# Exercise requirements
Rewrite the records below, replacing "top-left" with "upper-left" and changing nothing else. Leave the pictures out of your answer.

<<<<

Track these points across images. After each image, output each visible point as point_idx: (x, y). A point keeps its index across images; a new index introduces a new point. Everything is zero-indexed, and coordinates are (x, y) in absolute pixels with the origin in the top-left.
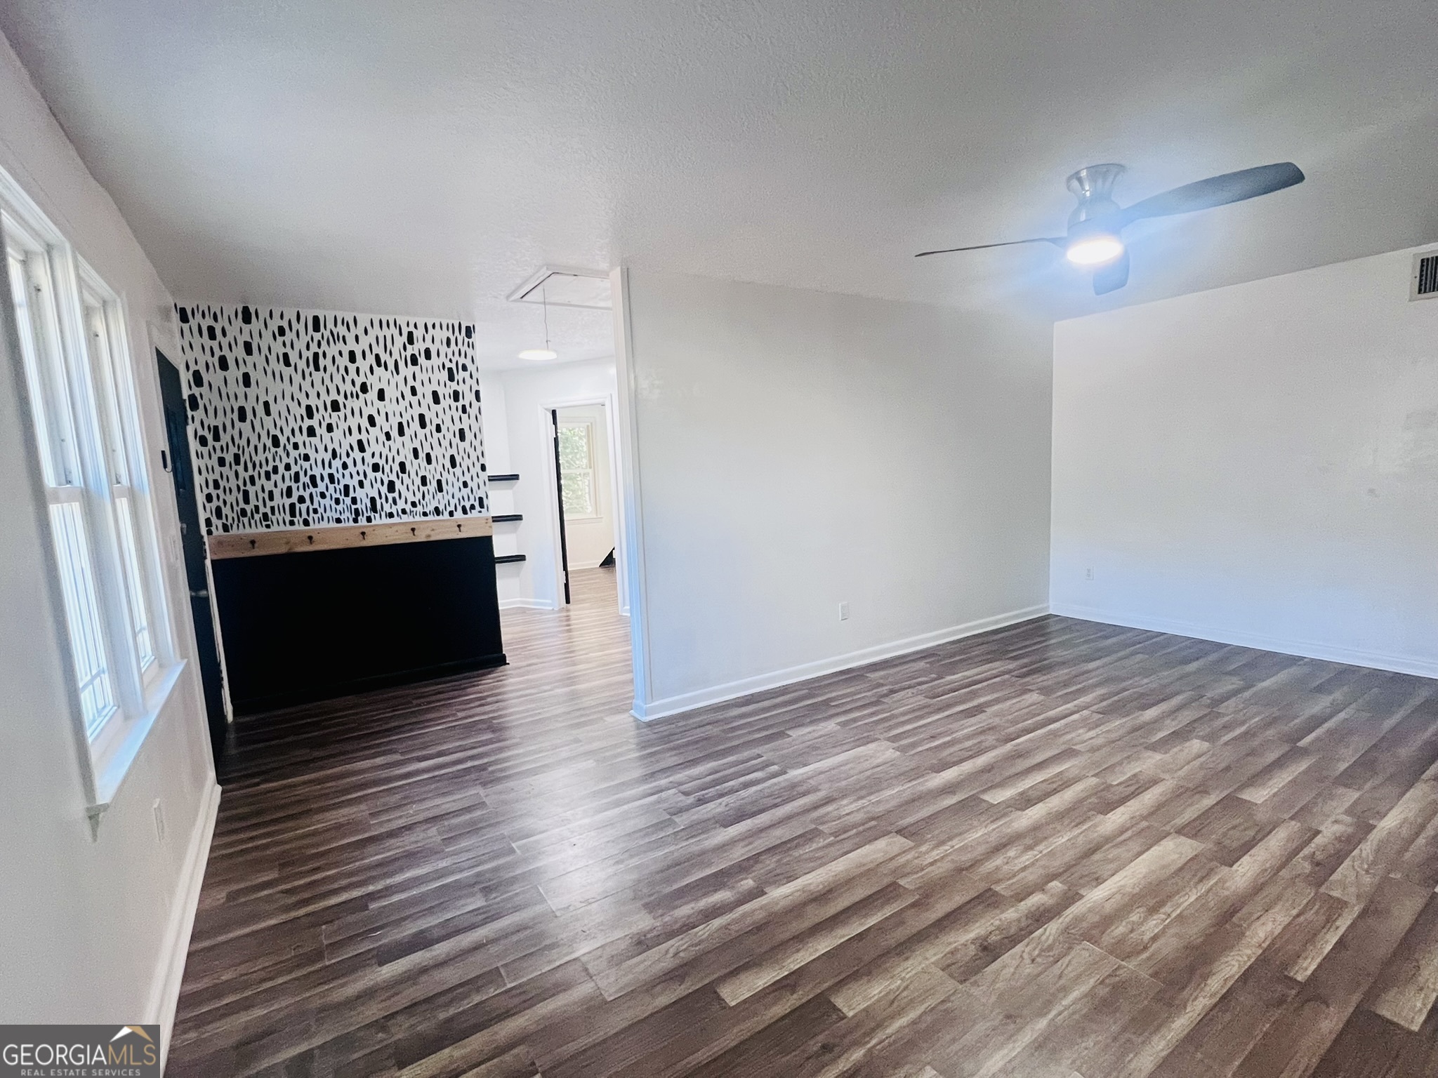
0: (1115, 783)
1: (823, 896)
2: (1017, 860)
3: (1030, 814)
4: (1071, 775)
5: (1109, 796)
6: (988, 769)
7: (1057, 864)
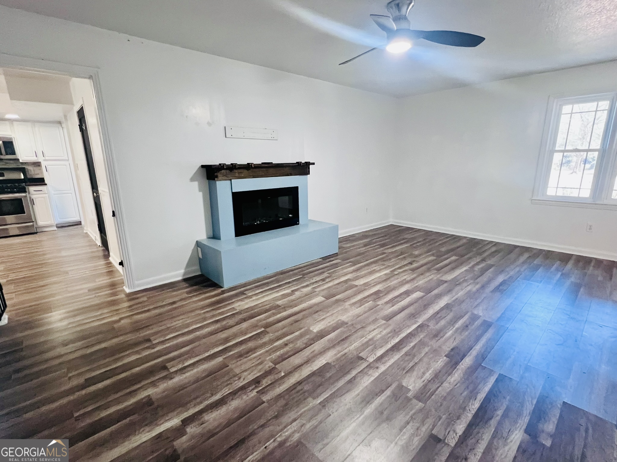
0: (371, 302)
1: (453, 269)
2: (408, 277)
3: (405, 289)
4: (390, 305)
5: (375, 297)
6: (426, 307)
7: (396, 277)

>>>>

# Answer box
Track these points across images. After each image, output each visible point as point_idx: (x, y). A point keeps its index across images; a new index introduces a new point. Everything is zero-indexed, and coordinates are (x, y) in absolute pixels with the origin in the upper-left.
0: (1115, 783)
1: (823, 896)
2: (1017, 860)
3: (1030, 814)
4: (1071, 775)
5: (1109, 796)
6: (988, 769)
7: (1057, 864)
0: (371, 302)
1: (453, 269)
2: (408, 277)
3: (405, 289)
4: (390, 305)
5: (375, 297)
6: (426, 307)
7: (396, 277)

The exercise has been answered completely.